USC students protest President Donald Trump’s immigration ban
For Hossein Haj-Hariri, President Donald Trump’s travel ban carries the whiff of deja vu.
Haj-Hariri, dean of the University of South Carolina’s engineering school, knows the stress the Jan. 27 order put on the 135 Gamecocks from seven countries. Haj-Hariri lived through similar uncertainty as an Iranian student studying in the United States during the Iranian hostage crisis.
“I came here in ’78,” Haj-Hariri said. “Then, in 1980, our visas were canceled when relations soured.”
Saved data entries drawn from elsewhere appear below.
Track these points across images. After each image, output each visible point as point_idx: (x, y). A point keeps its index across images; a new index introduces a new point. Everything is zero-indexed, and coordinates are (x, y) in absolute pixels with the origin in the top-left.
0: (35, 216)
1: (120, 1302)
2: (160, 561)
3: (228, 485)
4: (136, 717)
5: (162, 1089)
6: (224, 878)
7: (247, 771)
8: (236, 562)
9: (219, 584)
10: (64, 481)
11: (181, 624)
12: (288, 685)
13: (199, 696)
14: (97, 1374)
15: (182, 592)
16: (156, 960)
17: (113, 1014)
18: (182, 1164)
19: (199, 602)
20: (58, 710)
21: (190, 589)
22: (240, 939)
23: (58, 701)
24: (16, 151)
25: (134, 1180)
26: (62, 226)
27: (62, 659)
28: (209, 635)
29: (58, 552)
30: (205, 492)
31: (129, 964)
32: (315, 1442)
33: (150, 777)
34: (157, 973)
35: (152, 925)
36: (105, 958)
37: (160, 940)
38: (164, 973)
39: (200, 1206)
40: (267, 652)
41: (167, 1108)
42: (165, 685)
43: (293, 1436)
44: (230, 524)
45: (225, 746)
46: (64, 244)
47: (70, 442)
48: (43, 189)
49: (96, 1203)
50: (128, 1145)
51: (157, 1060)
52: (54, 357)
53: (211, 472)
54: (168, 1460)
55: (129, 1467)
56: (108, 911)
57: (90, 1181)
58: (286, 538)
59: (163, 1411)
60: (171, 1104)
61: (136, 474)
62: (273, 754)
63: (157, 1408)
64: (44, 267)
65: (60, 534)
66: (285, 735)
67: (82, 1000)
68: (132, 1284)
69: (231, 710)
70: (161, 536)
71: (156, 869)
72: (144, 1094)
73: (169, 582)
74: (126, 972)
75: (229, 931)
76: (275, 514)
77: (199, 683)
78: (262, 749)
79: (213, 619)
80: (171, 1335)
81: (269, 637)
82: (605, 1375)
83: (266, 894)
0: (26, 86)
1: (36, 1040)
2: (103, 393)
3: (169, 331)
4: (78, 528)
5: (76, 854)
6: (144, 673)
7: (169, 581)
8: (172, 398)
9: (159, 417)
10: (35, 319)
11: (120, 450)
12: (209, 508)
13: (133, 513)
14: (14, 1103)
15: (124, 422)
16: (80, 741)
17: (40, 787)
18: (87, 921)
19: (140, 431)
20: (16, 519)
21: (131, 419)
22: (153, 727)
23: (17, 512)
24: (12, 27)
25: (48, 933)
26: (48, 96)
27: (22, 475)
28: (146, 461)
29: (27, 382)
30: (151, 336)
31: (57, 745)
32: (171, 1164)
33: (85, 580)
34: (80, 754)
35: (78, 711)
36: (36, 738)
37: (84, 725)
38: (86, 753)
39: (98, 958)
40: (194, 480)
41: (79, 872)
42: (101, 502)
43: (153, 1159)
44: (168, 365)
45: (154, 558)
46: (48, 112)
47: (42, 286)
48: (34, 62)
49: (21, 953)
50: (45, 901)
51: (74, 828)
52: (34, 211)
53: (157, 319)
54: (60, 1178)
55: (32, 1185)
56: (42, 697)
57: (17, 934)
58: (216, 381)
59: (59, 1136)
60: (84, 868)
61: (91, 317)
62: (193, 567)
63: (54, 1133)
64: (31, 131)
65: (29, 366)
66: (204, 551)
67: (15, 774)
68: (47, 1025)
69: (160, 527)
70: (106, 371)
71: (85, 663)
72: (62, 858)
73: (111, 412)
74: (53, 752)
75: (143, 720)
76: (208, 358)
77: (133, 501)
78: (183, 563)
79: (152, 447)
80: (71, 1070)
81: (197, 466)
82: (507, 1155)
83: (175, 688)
That action was taken by President Jimmy Carter in response to the Islamic Revolution and the 1979 Iranian hostage crisis. A similar sense of unease led roughly 70 students and community members to gather Thursday on USC’s campus, outside the Russell House, to protest President Donald Trump’s executive order.
The protest was organized by USC’s Iranian Student Association as part of a nationwide protest at 47 universities.
Many of the students at the protest were from one of the seven Muslim-majority nations covered by the travel ban. That ban has been suspended as opponents challenge it in court, but it already has affected some of the USC students.
Vahid Tavaf, an Iranian engineering student, is expecting a baby soon with his wife. He had arranged for his parents to travel to the United States to help care for his growing family. But the travel ban forced them to cancel their plans and shook Tavaf’s understanding of where he had brought his family.
“How can I explain this Muslim ban to my son, when I tell him the reason we came to this country was because of its freedom?” he said. “How can I tell him why his grandparents couldn’t be here when he was born?”
Supporters of the travel suspension say it isn’t a “Muslim ban” despite Trump’s earlier embrace of that idea. The ban does not apply to other Muslim-majority countries, only Iran, Iraq, Libya, Somalia, Sudan, Syria and Yemen, supporters note. They also say the ban is necessary to protect the United States from the threat of terrorism.
But that doesn’t change the challenges those in the United States from the affected countries already are facing.
“Mr. President,” Tavaf pleaded, “don’t deprive my son of being able to see his grandparents.”
USC’s Haj-Hariri told the protesters, “I don’t want to minimize the depth of homesickness you feel.”
But he did encourage them not to change the course that their lives were on before the ban went into place.
“You’re here because you need to learn,” he said. “Don’t lose sight of that. Make your decisions deliberately.”
Zaid Abbas, a student from Iraq, is worried his scholarship from the Iraqi government could be canceled in the political fallout from Trump’s order. Abbas’ situation is particularly raw because his uncle, cousin and several friends have died fighting with the Iraqi army against the Islamic State.
“People who are not interested in politics think all Muslims are terrorists,” Abbas said. “But we’re fighting ISIS together.”